Hahn‘s order slowly worked its way up the line and the column began another hesitant move forward. The vanguard wasn't so much assaulting the target as crawling into it meter by meter. Hahn followed, crawling now on his belly, mouth dry, his stomach cramping in fear. Up ahead he saw the first of Wirth‘s men in the extermination camp, either lying prone or crouched in the dust. They should have been shooting at the towers but the barrels of their rifles and machine-pistols remained silent. Finally Hahn reached the end of the passageway and looked around. The towers loomed above him dark and silent. He now allowed himself the same hopeful thought that had induced his men to lie about and hold their fire—maybe the raiders had fled. He crawled out a couple of meters and waved on the men behind him. Surrounded now by nearly twenty well armed SS men, Hahn shook off his fear. Of course, the raiders had fled. They stayed only while safe in their positions, but with the arrival of a genuine SS attack they had turned and run, like any partisans. Hahn stood up to his full height and said firmly ”Aufmarsch!"
In his tower Yatom saw a large German stand and wave his men forward like they were crossing the Polish frontier in 1939. The German leader was surrounded by nearly twenty soldiers who huddled around him near exit from the passage. Yatom could feel the tension of Nir and Feldhandler in the tower with him. Finally, like a jockey loosing his mount he let them go. Yatom spoke calmly into the Madonna at normal volume. "Yatom here. All teams fire at will."
In the quiet that had settled over Treblinka Hahn heard the strange voice from the tower. The language sounded vaguely familiar, like the shouting of dying Jews. A second later three different Israelis peppered Der Speiss with more a half-dozen rounds that sliced through his body from head to knee. An SS sergeant who had crouched next to him was ripped apart by a burst from Feldhandler's Galil. Some of the panicked SS men about the passageway threw up their arms in a vain attempt to stop the Israeli rounds while others attempted to crawl back into the main camp. But the sayeret's fire enveloped them like a deluge from which it was impossible to emerge dry. Within a minute every German who had emerged from the Himmelgang was off to heaven, or hell, or nowhere.
Next to Yatom Feldhandler shoveled magazines in and out of his Galil, firing with a demented abandon at the Germans below him, apparently indifferent that he was running through irreplaceable ammunition. Yatom called a ceasefire into the radio and placed a hand on the receiver of Feldhandler's smoking Galil shaking the scientist out of his mania. "lt‘s done Feldhandler!" he shouted. "They are all dead. The Germans here are dead or fled." Feldhandler stared at Yatom a moment and then smiled. The same strange quiet had returned to the camp.
"Well" said the scientist "let‘s get out of this tower."
"Wait" ordered Yatom. He looked down at the mass of dead Germans below the tower, and scanned the camp once more with the thermal binoculars. Satisfied that the German resistance was broken, or nearly so, he raised Shapira on the radio. "Ron—Yatom here. What's your position."

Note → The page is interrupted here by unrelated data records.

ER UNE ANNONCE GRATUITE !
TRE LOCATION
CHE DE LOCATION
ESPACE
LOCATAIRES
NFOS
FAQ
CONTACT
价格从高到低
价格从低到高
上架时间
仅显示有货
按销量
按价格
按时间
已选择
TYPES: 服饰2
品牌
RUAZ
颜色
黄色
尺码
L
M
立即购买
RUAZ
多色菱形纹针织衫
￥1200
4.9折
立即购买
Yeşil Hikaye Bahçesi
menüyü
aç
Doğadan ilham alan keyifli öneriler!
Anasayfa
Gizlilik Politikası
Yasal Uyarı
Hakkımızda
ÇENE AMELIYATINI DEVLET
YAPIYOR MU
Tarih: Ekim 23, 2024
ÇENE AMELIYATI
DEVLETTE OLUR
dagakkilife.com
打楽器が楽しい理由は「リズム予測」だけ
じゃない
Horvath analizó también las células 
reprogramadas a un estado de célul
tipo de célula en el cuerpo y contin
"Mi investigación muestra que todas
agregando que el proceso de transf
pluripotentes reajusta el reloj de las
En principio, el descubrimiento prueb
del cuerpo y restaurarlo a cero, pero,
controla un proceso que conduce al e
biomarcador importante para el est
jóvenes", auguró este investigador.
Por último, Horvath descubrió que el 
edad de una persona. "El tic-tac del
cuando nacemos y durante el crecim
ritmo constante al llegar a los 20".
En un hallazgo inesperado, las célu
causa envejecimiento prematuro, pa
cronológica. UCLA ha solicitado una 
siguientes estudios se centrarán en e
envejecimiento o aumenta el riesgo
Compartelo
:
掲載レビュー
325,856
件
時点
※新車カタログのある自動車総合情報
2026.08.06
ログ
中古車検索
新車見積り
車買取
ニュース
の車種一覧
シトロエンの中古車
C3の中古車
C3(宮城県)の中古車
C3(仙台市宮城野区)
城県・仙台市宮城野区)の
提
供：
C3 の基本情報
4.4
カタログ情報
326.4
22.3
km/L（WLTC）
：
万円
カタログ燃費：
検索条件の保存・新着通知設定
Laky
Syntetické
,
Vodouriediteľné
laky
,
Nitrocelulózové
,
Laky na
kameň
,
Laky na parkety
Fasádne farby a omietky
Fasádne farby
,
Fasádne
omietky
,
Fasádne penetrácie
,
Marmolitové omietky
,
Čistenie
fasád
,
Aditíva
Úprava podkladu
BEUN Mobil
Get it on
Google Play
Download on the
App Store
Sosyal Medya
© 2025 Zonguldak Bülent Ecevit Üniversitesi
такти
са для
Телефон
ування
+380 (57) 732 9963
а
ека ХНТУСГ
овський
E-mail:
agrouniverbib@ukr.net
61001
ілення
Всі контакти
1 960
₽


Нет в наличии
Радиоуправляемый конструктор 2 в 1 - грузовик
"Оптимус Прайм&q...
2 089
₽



"We are near wire on the east side of the camp ready to cut in."
"Send Sandler’s or Fliegel's men in first. Let them take the risk in case there is a trap."
Shapira looked over at the Jewish fighters spread out around him. In the thirty minutes since the rout of the Ukranians he had reorganized the men, and given them a little rest. Now prone in a small depression outside the Treblinka fence they seemed recovered and capable of further action. He called over Sandler and Fliegel and issued them orders in a matter of fact way.
The Bears moved first. Mimicking the strange commandos, Fliegel stepped out in front of his men and simply said in Yiddish "after me." The Bears set off at a trot for the wire, while the Sandler‘s team remained prone, their weapons pointing toward the camp. Shapira watched the advance nervously through his thermal binoculars, searching for potential dangers—he found none.
A minute later the Bears reached the wire, where two men began cutting the dense fencing. Fliegel's men had an easier time of it then had Itzak and Roskovsky, since nobody was shooting at them. Indeed, Treblinka remained eerily quiet.
As he squatted in the dark, waiting for Fliegel's men to open a breach in the barbed-wire fencing, Sandller couldn't help but marvel at the irony. For the last few months of his life he had thought of little else than finding a way to cut himself out of Sobibor. Now having found deliverance, he was cutting his way back into a death camp. The thought suddenly scared him, and he wondered if he had gone mad. He quickly gave up his macabre musings when one of the Bears signaled that he was through the wire, and Fliegel, standing now like traffic cop, waived him on.